Actividad 1 ->
¿Qué fines da el texto sobre Conducción Política para estudiar ejemplos históricos? Enuméralos todos.
Actividad 2 ->
Transcribe al pie de la letra todo lo que va en el texto sobre Conducción Política desde "Mucho ganaría la" hasta "de un entrenamiento.".

Mucho ganaría la militancia si leyéramos Conducción Política (CP) como uno de los mayores libros de ejercicios del siglo XX. La finalidad de las míticas clases que brindó Perón en la Escuela Superior Peronista en 1951 se resume en formar hombres y mujeres capaces de hacer un análisis político de lo que está en juego y tomar la mejor resolución posible. De ahí la expresión ejercitar el criterio. No se trata, entonces, de lecciones magistrales, sino de un entrenamiento.
¿Para qué estudiar ejemplos históricos, que Perón insiste en que no se repiten? Para poner a prueba nuestra prudencia y afinar nuestra comprensión política, para ser más sabios en todas las ocasiones. “Así como el boxeador pega en la bolsa o hace boxeo con el aire. Con eso no va a ganar a nadie, pero él se hace más ágil, y más diestro” (a la metáfora del boxeo debemos añadir que Perón se jacta en CP de haber hecho atletismo). Hay una gimnasia de la conducción, que es la militancia como gimnasia, como ejercicio. Gymnos quiere decir desnudez, porque desnudos entrenaban los griegos. Ergo, en la gimnasia la militancia saca a relucir su desnudez primaria, sin ropajes y ornamentos. El propósito del ejercicio es internalizar lo que se ejercita, la militancia. De nuevo Perón:
“hay que asimilar los principios, discernirlos y digerirlos. Van más bien dirigidos, en un conductor, casi a la subconsciencia; él debe asimilarlos de manera tal, que los aplique sin necesidad de mencionarlos, sin necesidad hasta de recordarlos. Es una técnica que radica casi siempre en el subconsciente del hombre de acción (...) Hay algo así en todo esto de la conducción; algo verdaderamente inexplicable, como inexplicables son algunos fenómenos que radican en la conciencia y en la subconsciencia de los hombres. En esto hay mucho de esa sensación intuitiva, natural, que se crea por el ejercicio”.

Líneas registradas ->
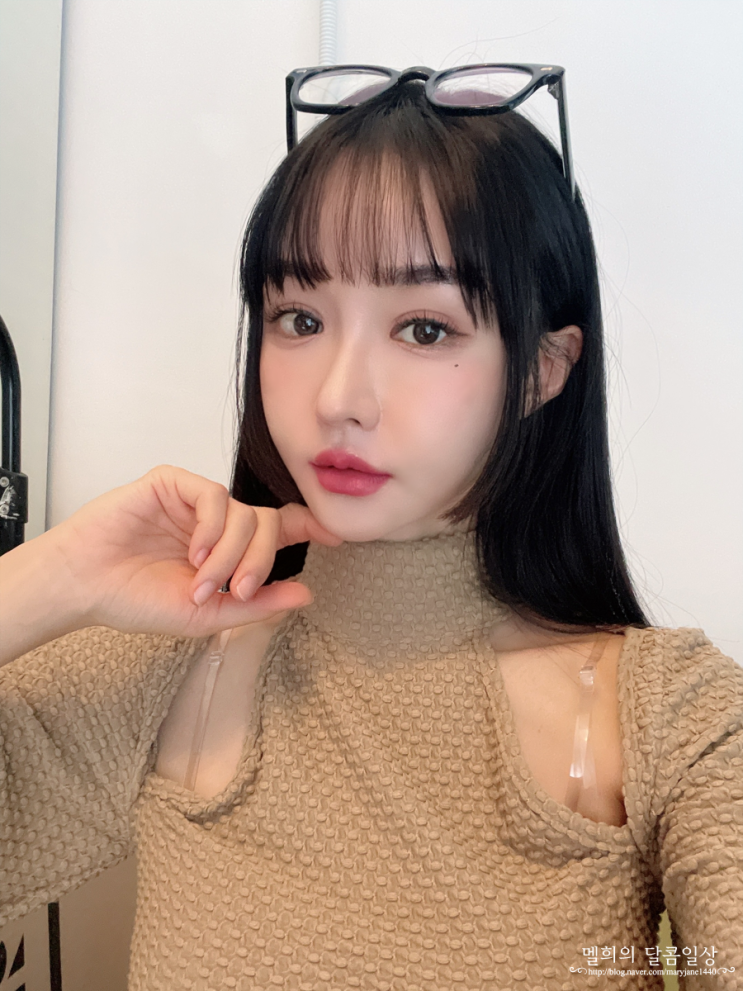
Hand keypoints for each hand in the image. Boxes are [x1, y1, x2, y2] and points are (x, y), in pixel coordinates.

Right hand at [50, 464, 341, 638]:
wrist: (85, 586)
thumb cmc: (137, 600)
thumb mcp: (207, 615)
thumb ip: (257, 604)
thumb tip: (307, 595)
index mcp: (227, 550)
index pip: (278, 530)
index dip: (309, 528)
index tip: (336, 536)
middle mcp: (216, 522)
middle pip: (268, 524)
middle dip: (260, 561)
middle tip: (235, 590)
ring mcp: (194, 502)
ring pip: (245, 512)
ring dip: (231, 554)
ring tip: (201, 581)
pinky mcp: (171, 485)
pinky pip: (214, 496)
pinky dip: (213, 528)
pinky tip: (195, 553)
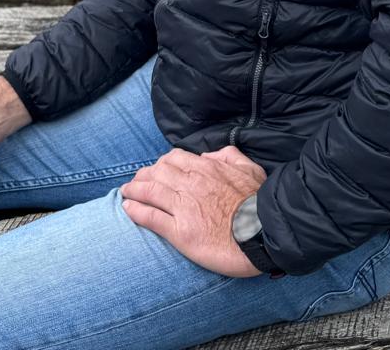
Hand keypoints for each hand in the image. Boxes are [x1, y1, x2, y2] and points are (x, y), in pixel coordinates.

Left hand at [120, 145, 267, 276]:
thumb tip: (210, 155)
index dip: (161, 163)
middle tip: (136, 181)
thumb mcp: (251, 168)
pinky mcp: (180, 232)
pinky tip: (127, 208)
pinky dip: (136, 210)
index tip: (156, 169)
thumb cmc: (259, 203)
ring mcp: (184, 207)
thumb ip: (229, 155)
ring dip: (134, 190)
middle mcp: (191, 183)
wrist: (263, 234)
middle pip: (157, 172)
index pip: (175, 158)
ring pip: (150, 191)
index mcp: (207, 168)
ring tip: (126, 192)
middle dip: (143, 175)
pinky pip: (151, 217)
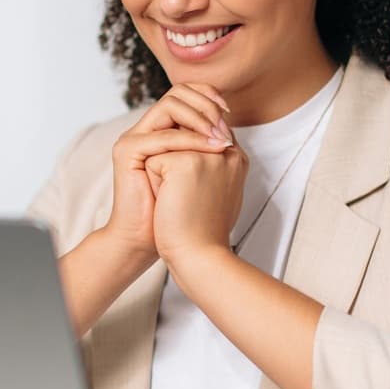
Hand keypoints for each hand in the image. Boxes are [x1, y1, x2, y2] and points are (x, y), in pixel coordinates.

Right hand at [104, 83, 232, 259]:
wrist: (147, 239)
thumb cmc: (176, 212)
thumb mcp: (199, 170)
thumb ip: (208, 145)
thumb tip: (230, 125)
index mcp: (160, 130)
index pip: (184, 93)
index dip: (209, 96)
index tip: (228, 113)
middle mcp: (145, 129)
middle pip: (177, 92)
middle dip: (207, 105)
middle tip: (225, 126)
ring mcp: (134, 138)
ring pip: (170, 106)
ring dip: (201, 118)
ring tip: (220, 139)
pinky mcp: (128, 151)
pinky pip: (163, 136)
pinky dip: (191, 140)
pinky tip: (212, 149)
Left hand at [145, 144, 247, 267]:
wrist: (198, 255)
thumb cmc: (206, 231)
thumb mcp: (218, 192)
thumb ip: (213, 166)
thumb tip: (196, 151)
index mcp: (236, 158)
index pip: (204, 133)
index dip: (187, 153)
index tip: (187, 185)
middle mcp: (226, 151)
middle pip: (183, 136)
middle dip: (175, 161)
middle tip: (184, 197)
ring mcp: (207, 154)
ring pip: (166, 147)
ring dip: (164, 173)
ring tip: (178, 200)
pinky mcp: (185, 162)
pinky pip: (154, 161)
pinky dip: (154, 183)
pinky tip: (169, 202)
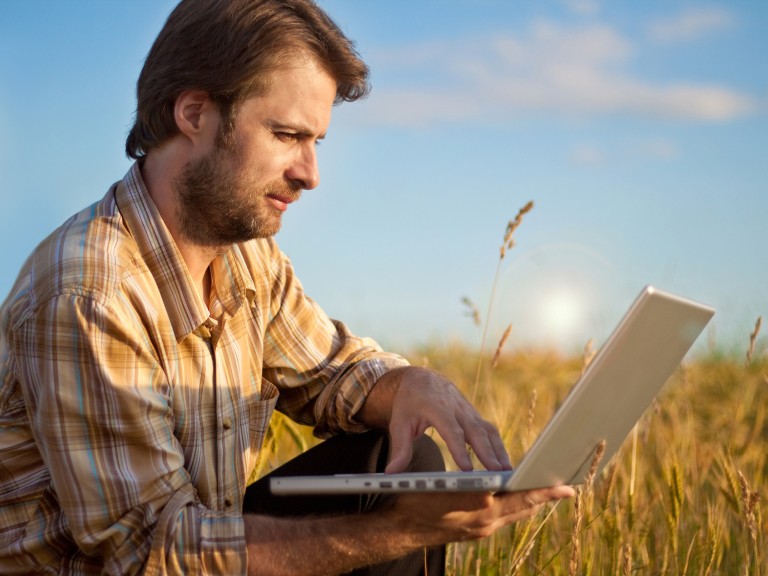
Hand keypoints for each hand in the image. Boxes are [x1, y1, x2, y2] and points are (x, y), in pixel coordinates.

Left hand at [359, 366, 511, 472]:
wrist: (422, 379)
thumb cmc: (409, 403)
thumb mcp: (399, 422)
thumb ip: (399, 448)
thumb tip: (391, 473)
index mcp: (438, 408)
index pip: (451, 431)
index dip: (460, 449)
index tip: (467, 469)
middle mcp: (457, 409)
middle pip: (476, 431)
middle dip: (488, 453)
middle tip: (497, 474)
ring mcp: (469, 411)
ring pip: (488, 431)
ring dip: (499, 451)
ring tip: (506, 473)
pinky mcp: (475, 416)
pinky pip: (490, 431)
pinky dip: (498, 447)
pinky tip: (504, 465)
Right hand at [391, 485, 574, 543]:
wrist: (399, 528)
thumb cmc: (415, 500)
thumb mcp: (441, 488)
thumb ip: (471, 490)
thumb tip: (494, 488)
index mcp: (481, 510)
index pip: (522, 499)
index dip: (545, 492)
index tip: (566, 487)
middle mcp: (486, 523)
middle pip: (525, 507)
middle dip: (545, 496)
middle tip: (568, 487)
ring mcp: (482, 529)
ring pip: (516, 513)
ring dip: (533, 502)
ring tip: (550, 490)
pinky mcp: (476, 531)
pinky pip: (505, 517)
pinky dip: (517, 506)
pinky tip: (521, 498)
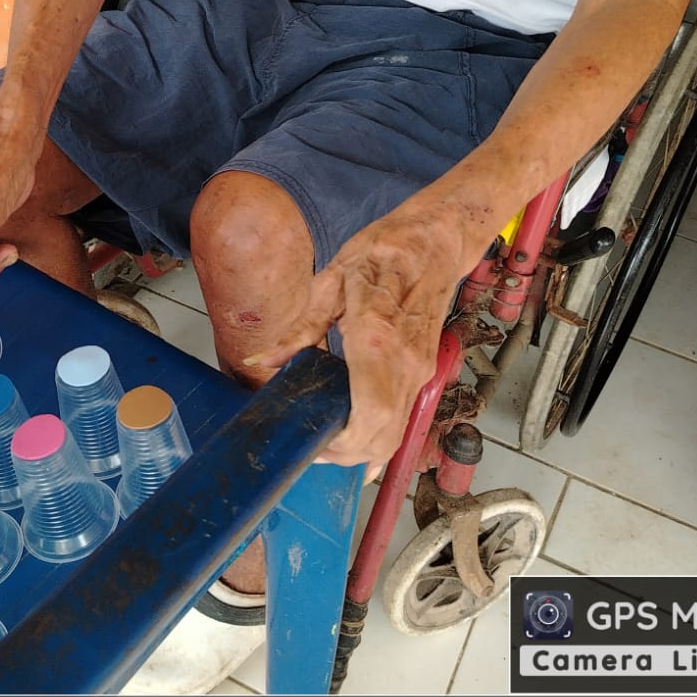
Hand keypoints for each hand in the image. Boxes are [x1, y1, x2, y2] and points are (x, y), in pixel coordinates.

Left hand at [250, 202, 473, 469]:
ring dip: (364, 450)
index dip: (344, 444)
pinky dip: (381, 437)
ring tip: (328, 442)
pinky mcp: (425, 371)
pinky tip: (355, 437)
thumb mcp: (331, 281)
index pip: (371, 414)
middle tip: (312, 448)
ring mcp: (420, 371)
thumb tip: (260, 361)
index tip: (315, 444)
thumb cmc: (384, 252)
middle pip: (385, 436)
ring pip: (397, 434)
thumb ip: (299, 330)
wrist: (435, 240)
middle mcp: (406, 364)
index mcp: (377, 338)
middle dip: (347, 455)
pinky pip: (404, 419)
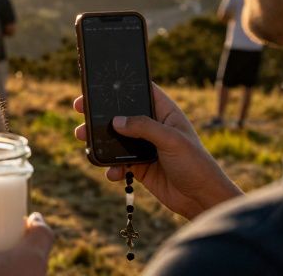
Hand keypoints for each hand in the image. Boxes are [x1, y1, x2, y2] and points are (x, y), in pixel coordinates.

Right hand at [73, 83, 242, 219]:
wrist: (202, 199)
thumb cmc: (196, 164)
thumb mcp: (172, 140)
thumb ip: (144, 127)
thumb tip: (115, 121)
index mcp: (165, 113)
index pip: (142, 91)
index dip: (122, 86)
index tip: (99, 84)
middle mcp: (152, 127)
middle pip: (121, 113)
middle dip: (100, 112)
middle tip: (80, 108)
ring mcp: (144, 146)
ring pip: (115, 137)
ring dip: (98, 138)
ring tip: (82, 138)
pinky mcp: (138, 165)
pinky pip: (117, 161)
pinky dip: (110, 166)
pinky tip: (112, 172)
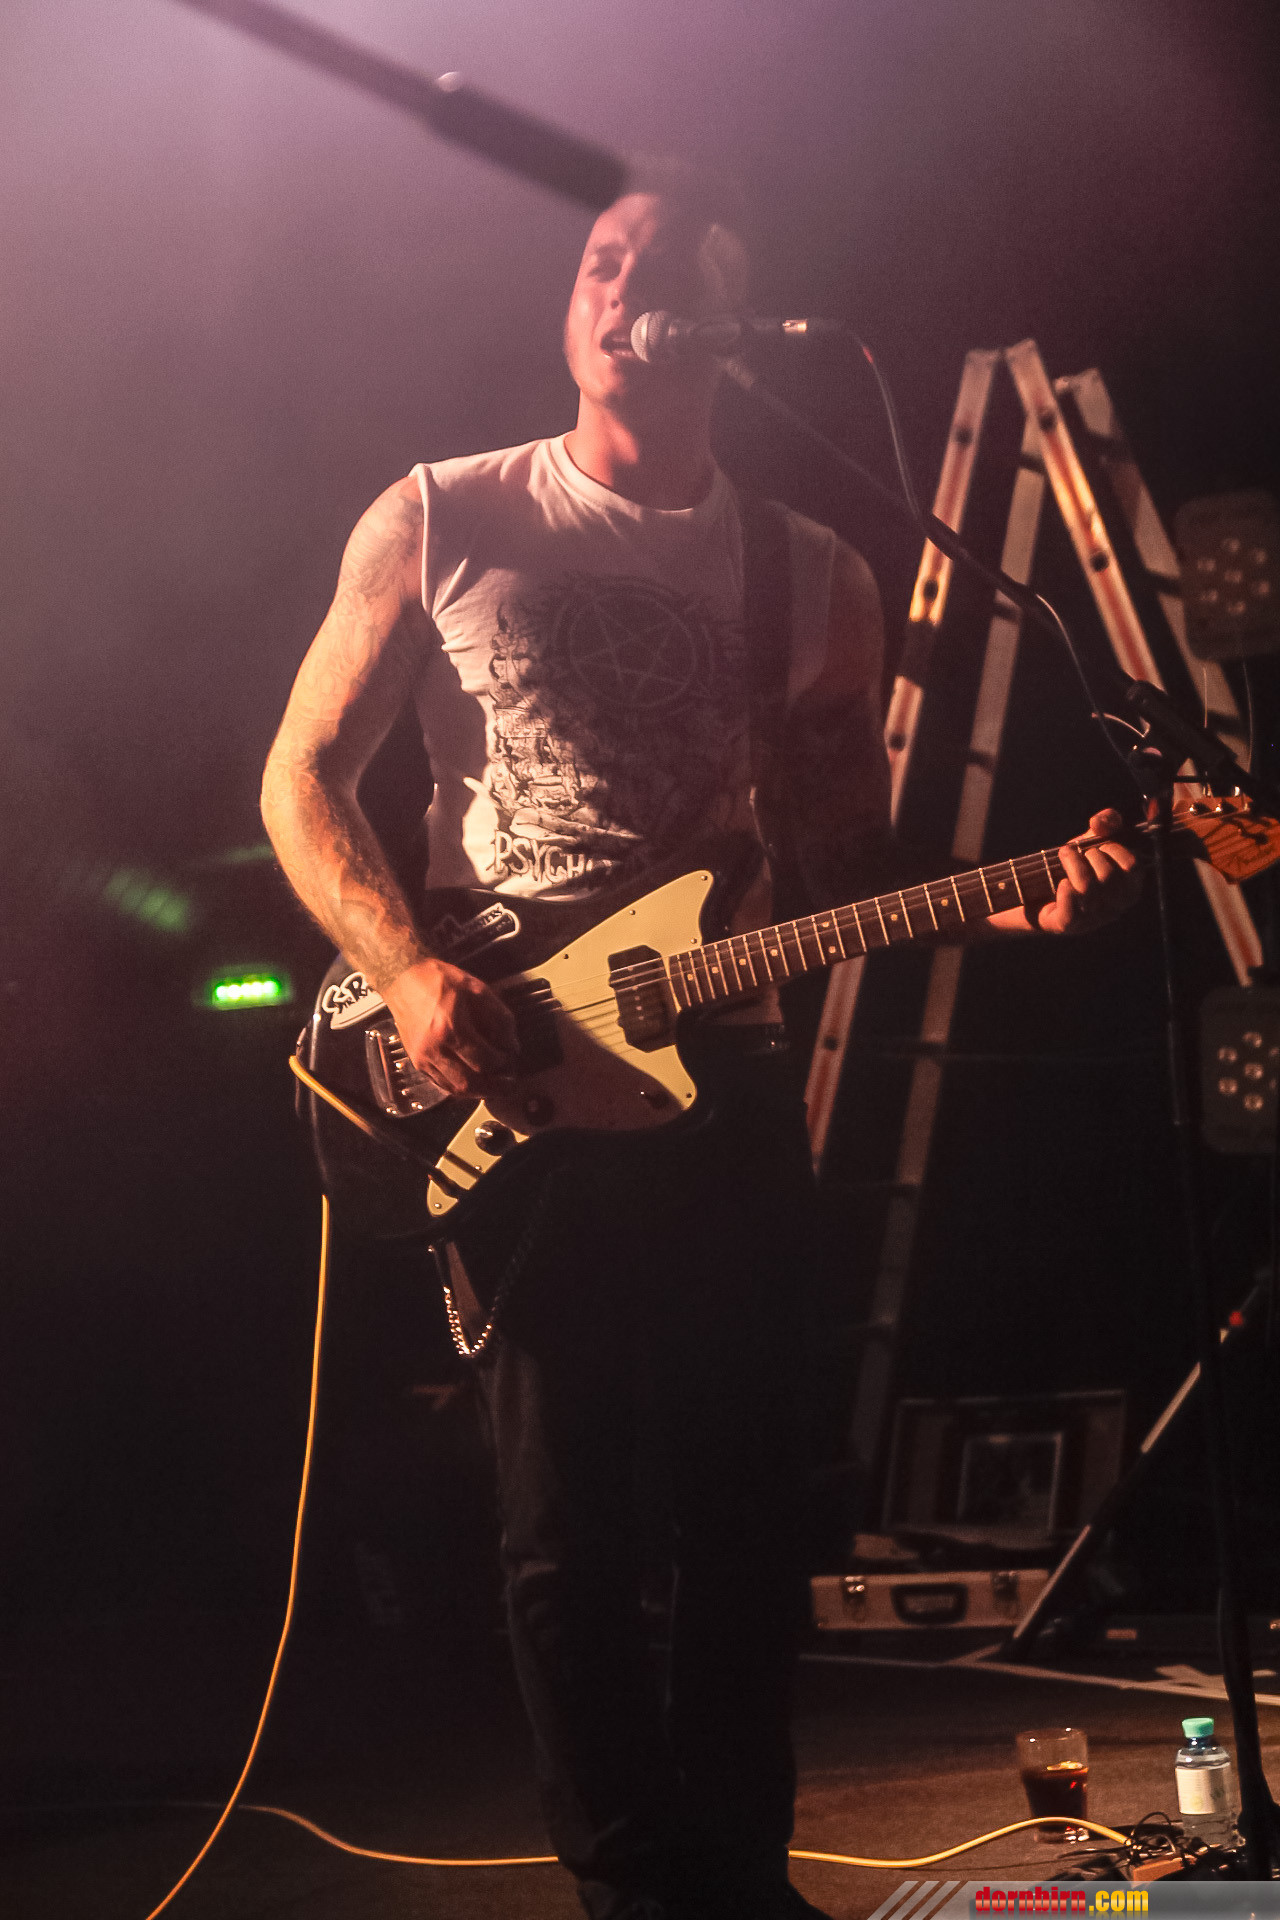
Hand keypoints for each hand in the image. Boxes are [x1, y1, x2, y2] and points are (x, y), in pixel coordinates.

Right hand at [382, 957, 518, 1095]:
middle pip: (469, 1082)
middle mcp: (434, 1048)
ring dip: (477, 1092)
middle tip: (508, 1085)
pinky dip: (459, 1087)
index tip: (511, 1057)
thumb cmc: (438, 981)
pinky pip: (441, 1084)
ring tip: (493, 1086)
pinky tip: (472, 1081)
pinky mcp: (416, 1061)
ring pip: (454, 1089)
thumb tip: (512, 1044)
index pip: (484, 1060)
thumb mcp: (477, 989)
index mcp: (450, 1028)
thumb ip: (499, 1017)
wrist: (403, 979)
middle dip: (493, 1087)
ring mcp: (422, 1057)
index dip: (503, 1062)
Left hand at [1035, 807, 1141, 934]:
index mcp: (1128, 888)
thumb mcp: (1090, 842)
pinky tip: (1059, 883)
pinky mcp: (1068, 926)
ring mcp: (1092, 920)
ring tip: (1063, 856)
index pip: (1133, 866)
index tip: (1098, 845)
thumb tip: (1100, 822)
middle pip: (1108, 875)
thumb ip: (1106, 824)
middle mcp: (1114, 907)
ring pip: (1087, 887)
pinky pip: (1071, 909)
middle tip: (1075, 853)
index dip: (1114, 848)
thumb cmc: (1068, 867)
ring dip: (1072, 863)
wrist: (1030, 892)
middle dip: (1089, 854)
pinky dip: (1063, 889)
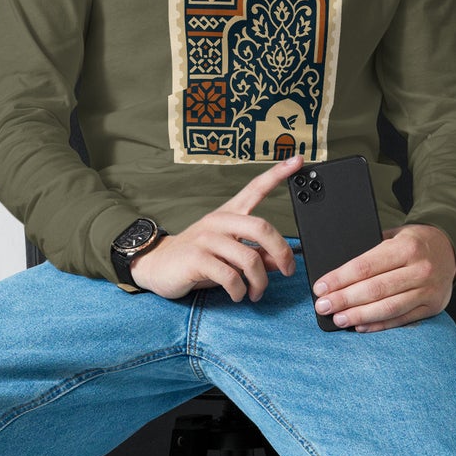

Respuesta 1 ->
- Poner a prueba nuestra prudencia
- Afinar nuestra comprensión política
- Ser más sabios en todas las ocasiones

Respuesta 2 ->
Mucho ganaría la militancia si leyéramos Conducción Política (CP) como uno de los mayores libros de ejercicios del siglo XX. La finalidad de las míticas clases que brindó Perón en la Escuela Superior Peronista en 1951 se resume en formar hombres y mujeres capaces de hacer un análisis político de lo que está en juego y tomar la mejor resolución posible. De ahí la expresión ejercitar el criterio. No se trata, entonces, de lecciones magistrales, sino de un entrenamiento.